▶ _Task requirements_
(A) Check the following statements against the forum thread about removing the hood rings below. For each, answer yes or no and quote the deciding words.
(i) neilm took the rings off so a clear bra could be applied.
(ii) Huey52 says the rings on the hood make waxing easier.
(iii) anti suv has already removed the rings from their own car.
(B) In the forum thread about removing the hood rings below, what removal method does Huey52 presume was used?
(C) Carry the forum thread about removing the hood rings below forward from the point where it stops.

▶ _Page excerpt_
* Start *
# Looks a little more snister



## neilm (Apr 25, 1999)

*Looks a little more sinister*

Pulled the rings to put a clear bra on. I might not put them back. What do you think?


----------



## Huey52 (Nov 10, 2010)

I like it clean. The rings on the hood/bonnet get in the way of my waxing as well.


----------



## p912guy (Apr 9, 2015)

I like the clean look.


----------



## anti suv (Sep 26, 2013)

I like it. I think i will do it to mine too...when it gets here.


----------



## GaBoYnFla (Oct 2, 2005)

I like it too....as for waxing? Why? Wax is over....ceramic and it's done....for years....no wax. I love the clean look.

How hard was it to get the rings off?


----------



## aaronz (Oct 27, 2009)

Looks good, saw your post on Facebook too


Sent from my iPhone using Tapatalk


----------



## GaBoYnFla (Oct 2, 2005)

aaronz said:


> Looks good, saw your post on Facebook too
> 
> 
> Sent from my iPhone using Tapatalk


Me too!


----------



## Huey52 (Nov 10, 2010)

Done for years? That's no fun. 

I presume the ol' fishing line to saw thru the adhesive tape backing and then some Goo-gone for the residue?




GaBoYnFla said:


> I like it too....as for waxing? Why? Wax is over....ceramic and it's done....for years....no wax. I love the clean look.
> 
> How hard was it to get the rings off?


----------



## R5T (Apr 7, 2010)
* End *
▶ _Data extract_
* Start *
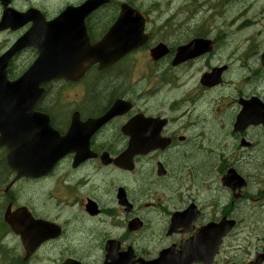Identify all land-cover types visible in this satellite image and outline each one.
* End *
▶ _Answers for the exercise_
(A)
(i) Yes: "Pulled the rings to put a clear bra on."
(ii) No: "The rings on the hood/bonnet get in the way of my waxing as well."
(iii) No: "I think i will do it to mine too...when it gets here."

(B) Fishing line to saw through the adhesive tape backing, then Goo-gone for the residue.

(C)
neilm said:


> Pulled the rings to put a clear bra on. I might not put them back. What do you think?


Rings don't belong on the hood in the first place. 
"Don't" put them back on.


----------



## aaronz (Oct 27, 2009)

Did a quick photo shop on a picture I had of mine, makes the car look good with any color. If anyone wants me to do one for their color as well send me a pm of a front on picture 











Sent from my iPhone using Tapatalk


----------



## p912guy (Apr 9, 2015)

GaBoYnFla said:


> I like it too....as for waxing? Why? Wax is over....ceramic and it's done....for years....no wax. I love the clean look.
> 
> How hard was it to get the rings off?


Ceramic???? Haven't heard of this. Can you explain please?


----------



## GaBoYnFla (Oct 2, 2005)

p912guy said:


> Ceramic???? Haven't heard of this. Can you explain please?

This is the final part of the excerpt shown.